Segment Start: Data

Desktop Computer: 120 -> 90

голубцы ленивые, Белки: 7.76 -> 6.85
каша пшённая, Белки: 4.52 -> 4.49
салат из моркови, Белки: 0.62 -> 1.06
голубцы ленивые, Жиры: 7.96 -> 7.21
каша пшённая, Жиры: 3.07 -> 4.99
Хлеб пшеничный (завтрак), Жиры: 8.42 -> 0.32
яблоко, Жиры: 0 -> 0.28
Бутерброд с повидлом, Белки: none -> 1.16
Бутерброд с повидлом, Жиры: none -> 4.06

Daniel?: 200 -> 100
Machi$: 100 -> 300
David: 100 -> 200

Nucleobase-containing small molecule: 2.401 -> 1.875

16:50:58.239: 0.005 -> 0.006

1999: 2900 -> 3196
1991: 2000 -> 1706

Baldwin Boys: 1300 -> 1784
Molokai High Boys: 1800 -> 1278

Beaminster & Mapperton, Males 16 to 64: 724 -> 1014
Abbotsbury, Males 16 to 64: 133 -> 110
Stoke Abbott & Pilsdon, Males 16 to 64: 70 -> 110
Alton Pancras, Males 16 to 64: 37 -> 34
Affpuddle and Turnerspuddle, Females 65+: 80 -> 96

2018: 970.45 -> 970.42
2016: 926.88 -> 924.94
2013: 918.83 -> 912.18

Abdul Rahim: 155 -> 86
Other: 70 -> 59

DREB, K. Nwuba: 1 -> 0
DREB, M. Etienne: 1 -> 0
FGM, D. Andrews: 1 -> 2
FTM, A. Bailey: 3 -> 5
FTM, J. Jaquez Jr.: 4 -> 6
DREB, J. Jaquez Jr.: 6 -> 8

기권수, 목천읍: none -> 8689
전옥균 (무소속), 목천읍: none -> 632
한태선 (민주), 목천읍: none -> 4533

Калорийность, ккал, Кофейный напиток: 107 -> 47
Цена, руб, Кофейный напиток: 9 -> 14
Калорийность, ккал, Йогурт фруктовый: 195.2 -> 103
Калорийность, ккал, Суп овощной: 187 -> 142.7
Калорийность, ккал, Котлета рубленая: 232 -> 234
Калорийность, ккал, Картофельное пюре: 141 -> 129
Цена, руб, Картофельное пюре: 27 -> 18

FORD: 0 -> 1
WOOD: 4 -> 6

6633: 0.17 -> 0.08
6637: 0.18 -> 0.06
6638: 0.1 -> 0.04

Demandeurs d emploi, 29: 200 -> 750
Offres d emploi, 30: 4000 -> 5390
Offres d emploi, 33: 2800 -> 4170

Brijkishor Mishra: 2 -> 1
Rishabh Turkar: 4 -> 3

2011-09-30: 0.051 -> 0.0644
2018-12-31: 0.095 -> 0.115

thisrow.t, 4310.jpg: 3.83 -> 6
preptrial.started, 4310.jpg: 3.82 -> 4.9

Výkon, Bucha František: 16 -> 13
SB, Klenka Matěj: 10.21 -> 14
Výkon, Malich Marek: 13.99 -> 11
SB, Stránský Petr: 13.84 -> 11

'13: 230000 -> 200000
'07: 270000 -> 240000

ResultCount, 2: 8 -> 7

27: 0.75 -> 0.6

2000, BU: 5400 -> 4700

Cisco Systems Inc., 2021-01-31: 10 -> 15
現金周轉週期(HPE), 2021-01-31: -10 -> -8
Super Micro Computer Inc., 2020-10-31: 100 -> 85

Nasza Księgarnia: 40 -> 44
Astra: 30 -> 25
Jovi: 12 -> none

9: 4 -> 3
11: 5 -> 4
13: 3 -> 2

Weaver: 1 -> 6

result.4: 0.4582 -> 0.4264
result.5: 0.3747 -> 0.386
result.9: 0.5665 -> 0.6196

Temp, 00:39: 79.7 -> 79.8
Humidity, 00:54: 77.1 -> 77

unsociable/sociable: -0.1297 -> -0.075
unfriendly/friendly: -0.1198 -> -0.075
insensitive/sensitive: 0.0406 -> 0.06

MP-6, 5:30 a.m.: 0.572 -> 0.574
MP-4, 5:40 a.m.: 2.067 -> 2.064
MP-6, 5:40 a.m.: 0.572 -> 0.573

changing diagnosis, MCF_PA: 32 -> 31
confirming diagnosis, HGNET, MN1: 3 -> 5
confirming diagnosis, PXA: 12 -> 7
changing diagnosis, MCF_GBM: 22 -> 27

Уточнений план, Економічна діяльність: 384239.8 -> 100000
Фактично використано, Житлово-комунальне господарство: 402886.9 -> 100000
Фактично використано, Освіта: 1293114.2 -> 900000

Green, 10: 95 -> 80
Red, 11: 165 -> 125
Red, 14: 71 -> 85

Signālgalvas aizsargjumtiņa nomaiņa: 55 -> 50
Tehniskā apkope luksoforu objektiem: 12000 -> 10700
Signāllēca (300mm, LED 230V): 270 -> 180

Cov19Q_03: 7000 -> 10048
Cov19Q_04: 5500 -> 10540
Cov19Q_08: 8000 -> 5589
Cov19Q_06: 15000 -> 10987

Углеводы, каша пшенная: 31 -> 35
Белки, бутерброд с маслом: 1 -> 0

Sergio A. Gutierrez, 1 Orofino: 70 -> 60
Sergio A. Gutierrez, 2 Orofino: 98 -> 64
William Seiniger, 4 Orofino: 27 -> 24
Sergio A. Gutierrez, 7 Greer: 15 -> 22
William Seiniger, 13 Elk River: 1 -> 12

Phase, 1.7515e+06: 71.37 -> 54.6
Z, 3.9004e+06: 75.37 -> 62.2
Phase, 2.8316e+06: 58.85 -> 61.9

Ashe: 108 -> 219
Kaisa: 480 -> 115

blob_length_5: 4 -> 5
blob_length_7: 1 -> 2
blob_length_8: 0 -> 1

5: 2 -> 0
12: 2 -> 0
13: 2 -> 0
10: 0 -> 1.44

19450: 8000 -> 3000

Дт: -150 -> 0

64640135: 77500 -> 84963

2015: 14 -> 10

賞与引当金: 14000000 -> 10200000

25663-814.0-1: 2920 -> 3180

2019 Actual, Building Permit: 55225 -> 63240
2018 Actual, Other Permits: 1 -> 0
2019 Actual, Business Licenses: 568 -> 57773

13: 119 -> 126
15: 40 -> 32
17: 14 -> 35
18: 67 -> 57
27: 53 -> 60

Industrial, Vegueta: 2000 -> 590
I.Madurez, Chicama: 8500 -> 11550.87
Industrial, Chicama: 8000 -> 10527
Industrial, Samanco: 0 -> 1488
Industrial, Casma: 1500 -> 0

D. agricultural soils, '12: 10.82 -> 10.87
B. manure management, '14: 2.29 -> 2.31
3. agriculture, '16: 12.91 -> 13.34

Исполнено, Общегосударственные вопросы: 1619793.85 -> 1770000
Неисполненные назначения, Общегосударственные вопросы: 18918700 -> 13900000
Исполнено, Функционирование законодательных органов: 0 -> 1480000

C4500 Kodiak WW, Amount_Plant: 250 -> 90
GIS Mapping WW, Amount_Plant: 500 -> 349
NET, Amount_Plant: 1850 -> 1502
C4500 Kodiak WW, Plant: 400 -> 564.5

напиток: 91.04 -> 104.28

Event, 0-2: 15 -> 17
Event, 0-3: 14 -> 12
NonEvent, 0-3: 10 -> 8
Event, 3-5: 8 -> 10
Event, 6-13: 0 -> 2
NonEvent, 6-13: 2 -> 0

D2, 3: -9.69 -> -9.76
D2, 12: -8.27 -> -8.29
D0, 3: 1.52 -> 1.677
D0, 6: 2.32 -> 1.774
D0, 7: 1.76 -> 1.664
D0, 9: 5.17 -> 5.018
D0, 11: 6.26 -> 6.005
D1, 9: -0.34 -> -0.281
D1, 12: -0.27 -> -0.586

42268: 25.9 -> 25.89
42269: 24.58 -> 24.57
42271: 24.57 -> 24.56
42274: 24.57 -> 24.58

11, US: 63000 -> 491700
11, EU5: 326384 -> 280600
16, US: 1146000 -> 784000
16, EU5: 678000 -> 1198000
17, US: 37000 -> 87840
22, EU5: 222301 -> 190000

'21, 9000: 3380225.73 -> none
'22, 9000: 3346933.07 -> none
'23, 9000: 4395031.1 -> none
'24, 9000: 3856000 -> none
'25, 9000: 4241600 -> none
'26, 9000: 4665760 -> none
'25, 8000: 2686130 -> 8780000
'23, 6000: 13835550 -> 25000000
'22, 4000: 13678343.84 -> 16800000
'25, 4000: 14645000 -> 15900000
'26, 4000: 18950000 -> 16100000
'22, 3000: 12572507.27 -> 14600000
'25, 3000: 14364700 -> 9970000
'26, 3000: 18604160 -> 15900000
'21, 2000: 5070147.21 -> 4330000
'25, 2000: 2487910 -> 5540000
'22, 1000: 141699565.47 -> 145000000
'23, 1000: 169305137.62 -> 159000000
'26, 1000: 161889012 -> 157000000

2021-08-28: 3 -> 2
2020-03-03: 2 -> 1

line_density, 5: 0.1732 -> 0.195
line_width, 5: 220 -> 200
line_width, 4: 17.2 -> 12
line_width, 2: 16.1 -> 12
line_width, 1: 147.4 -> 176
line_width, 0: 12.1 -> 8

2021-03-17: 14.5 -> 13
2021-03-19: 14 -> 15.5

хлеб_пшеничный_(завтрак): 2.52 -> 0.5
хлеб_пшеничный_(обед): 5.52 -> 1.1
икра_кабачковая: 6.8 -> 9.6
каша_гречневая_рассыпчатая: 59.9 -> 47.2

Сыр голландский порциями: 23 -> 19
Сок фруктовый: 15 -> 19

Segment End: Data

Exercise objective —
Retype the entries exactly from the first line, stopping after the line with "Other: 70 -> 59".

Expected answer —
Desktop Computer: 120 -> 90

голубцы ленивые, Белки: 7.76 -> 6.85
каша пшённая, Белки: 4.52 -> 4.49
салат из моркови, Белки: 0.62 -> 1.06
голубцы ленивые, Жиры: 7.96 -> 7.21
каша пшённая, Жиры: 3.07 -> 4.99
Хлеб пшеничный (завтрак), Жиры: 8.42 -> 0.32
яблоко, Жиры: 0 -> 0.28
Бутерброд с повидлом, Белки: none -> 1.16
Бутерброд с повидлом, Жиры: none -> 4.06

Daniel?: 200 -> 100
Machi$: 100 -> 300
David: 100 -> 200

Nucleobase-containing small molecule: 2.401 -> 1.875

16:50:58.239: 0.005 -> 0.006

1999: 2900 -> 3196
1991: 2000 -> 1706

Baldwin Boys: 1300 -> 1784
Molokai High Boys: 1800 -> 1278

Beaminster & Mapperton, Males 16 to 64: 724 -> 1014
Abbotsbury, Males 16 to 64: 133 -> 110
Stoke Abbott & Pilsdon, Males 16 to 64: 70 -> 110
Alton Pancras, Males 16 to 64: 37 -> 34
Affpuddle and Turnerspuddle, Females 65+: 80 -> 96

2018: 970.45 -> 970.42
2016: 926.88 -> 924.94
2013: 918.83 -> 912.18

Abdul Rahim: 155 -> 86
Other: 70 -> 59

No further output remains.